One thing I’d love to see, would be filters. Not only context and project filters, like some people mentioned in other threads (eg. ability to set contexts NOT to be included on a given Perspective), but also geo-location filters.

Let’s say I have an Home and an Office context on my setup. Today, I do not geo-tag them, as I only use geo-location for Errands. But it would be very useful to do so if I could say, for instance, that my Work context filters OFF all the tasks I could not do right there (eg. my Errands and Home tasks).

iBeacon is a little bleeding-edge right now, particularly since it requires a hardware investment, but I can definitely see the use for it as the technology becomes more popular and mainstream.

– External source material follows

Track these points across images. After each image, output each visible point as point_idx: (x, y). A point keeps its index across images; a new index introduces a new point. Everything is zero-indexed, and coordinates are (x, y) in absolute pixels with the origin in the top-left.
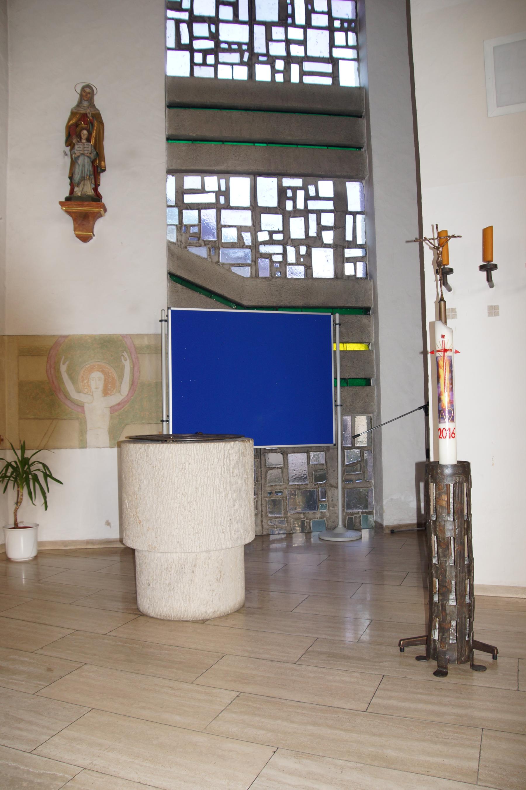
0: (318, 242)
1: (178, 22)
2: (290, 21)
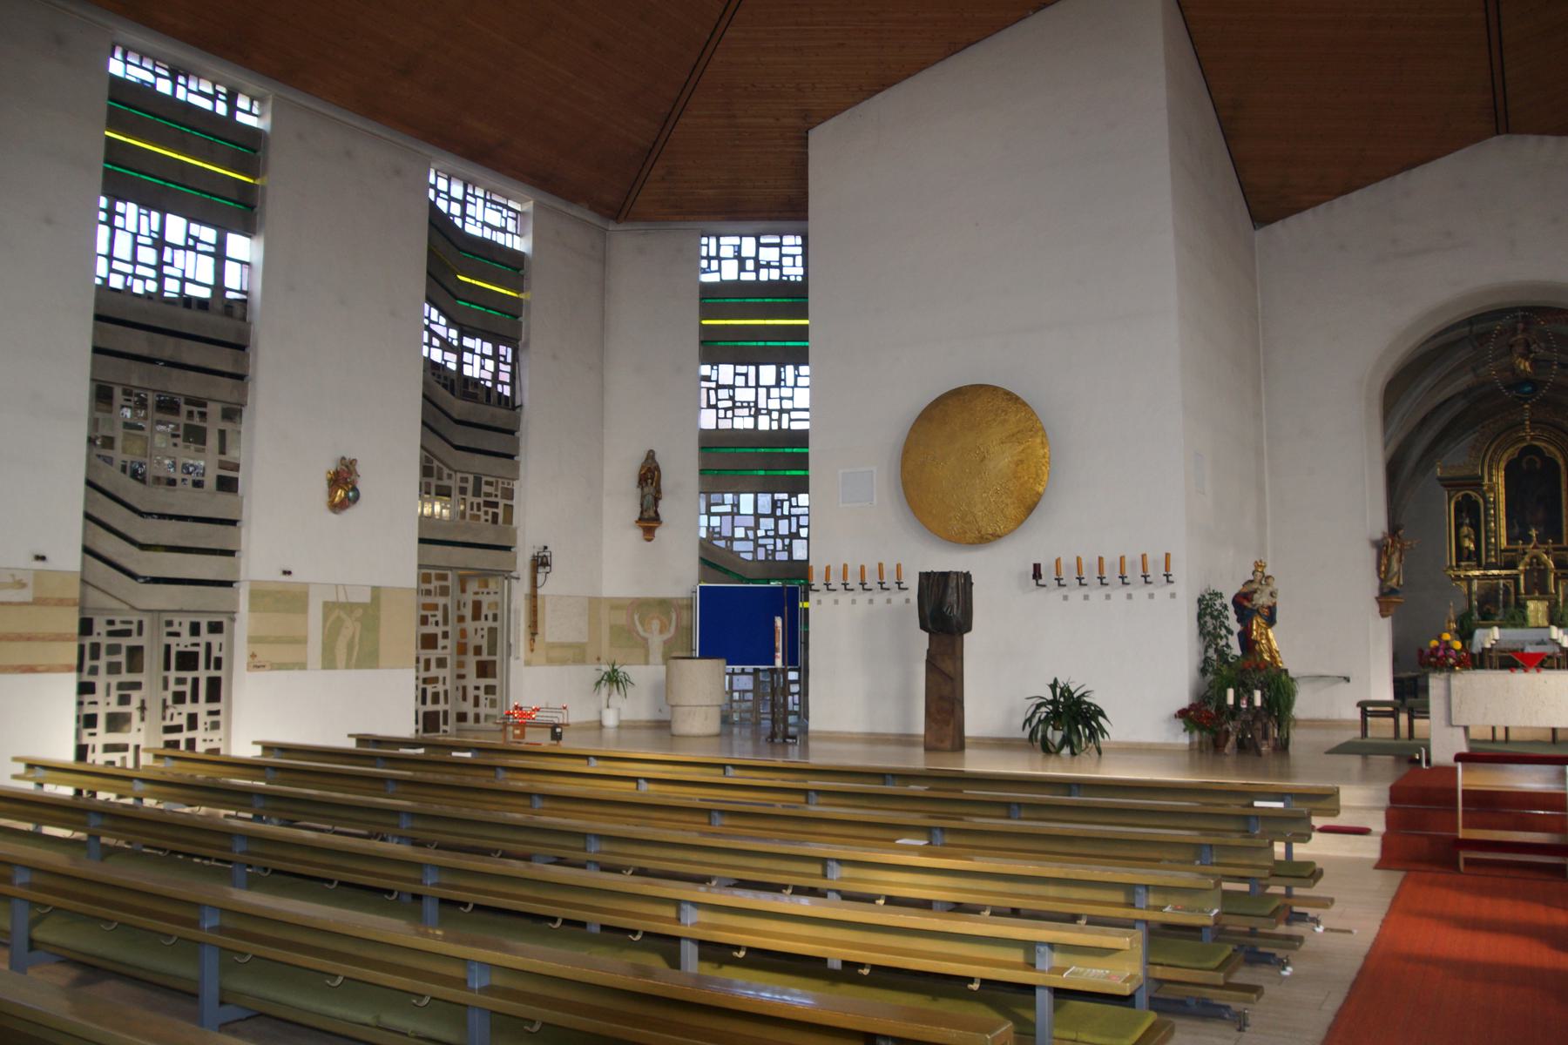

In the shorter term, I think it would make more sense to use Bluetooth proximity going down that road. My car and my home already have Bluetooth devices that can be used to detect proximity. Even my door lock is Bluetooth in fact (although I’m arguably in a minority there :) ).

Time-based contexts for location notifications would definitely be great, and arguably much more useful now that OF is actively pushing out notifications. Being reminded to “Buy Milk” when I drive by the grocery store at 3 AM isn’t really all that useful – it’s more of a distraction than anything else. It was one thing when I was actually looking at a Nearby list and mentally filtering, it’s quite another when my iPhone is buzzing at me to do things that are essentially impossible at that moment in time.

BUMP!

Any chance we will see iBeacon functionality like they have in LaunchCenter Pro any time soon? I made the switch from GeoFences to iBeacon recently and it makes a world of difference in terms of reliability and being able to narrow the field where presence is detected. This no longer “bleeding edge” technology really after 2 years.